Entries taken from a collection
════════════════

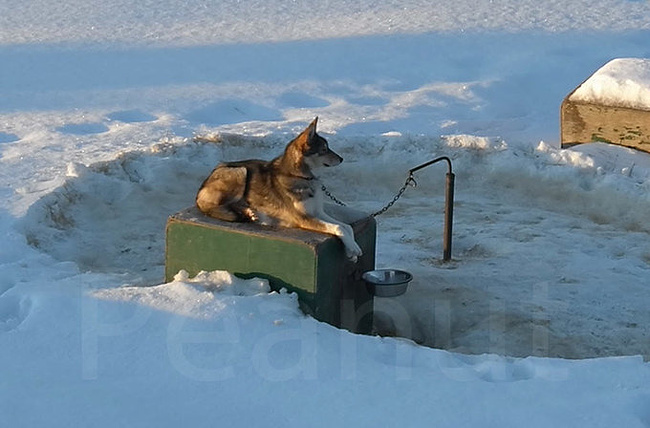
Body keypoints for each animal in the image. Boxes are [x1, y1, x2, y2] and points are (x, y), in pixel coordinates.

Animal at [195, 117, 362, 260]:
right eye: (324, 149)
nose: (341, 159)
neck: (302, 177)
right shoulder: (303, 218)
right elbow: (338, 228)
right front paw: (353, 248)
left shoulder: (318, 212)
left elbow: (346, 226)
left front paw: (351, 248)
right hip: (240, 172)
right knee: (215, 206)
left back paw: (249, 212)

════════════════

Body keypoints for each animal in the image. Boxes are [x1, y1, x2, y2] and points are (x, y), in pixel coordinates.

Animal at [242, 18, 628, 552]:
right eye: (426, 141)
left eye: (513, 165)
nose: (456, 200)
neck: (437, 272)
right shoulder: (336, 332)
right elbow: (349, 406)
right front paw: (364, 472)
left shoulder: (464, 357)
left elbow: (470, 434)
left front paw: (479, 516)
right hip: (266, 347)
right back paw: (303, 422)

════════════════

■ What is expected
Taking the entries above, print exactly the lines starting at the line with "neck: (437, 272)" and ending at the line with "right back paw: (303, 422)", both included.

■ Answer space
neck: (437, 272)
right shoulder: (336, 332)
right elbow: (349, 406)
right front paw: (364, 472)
left shoulder: (464, 357)
left elbow: (470, 434)
left front paw: (479, 516)
right hip: (266, 347)
right back paw: (303, 422)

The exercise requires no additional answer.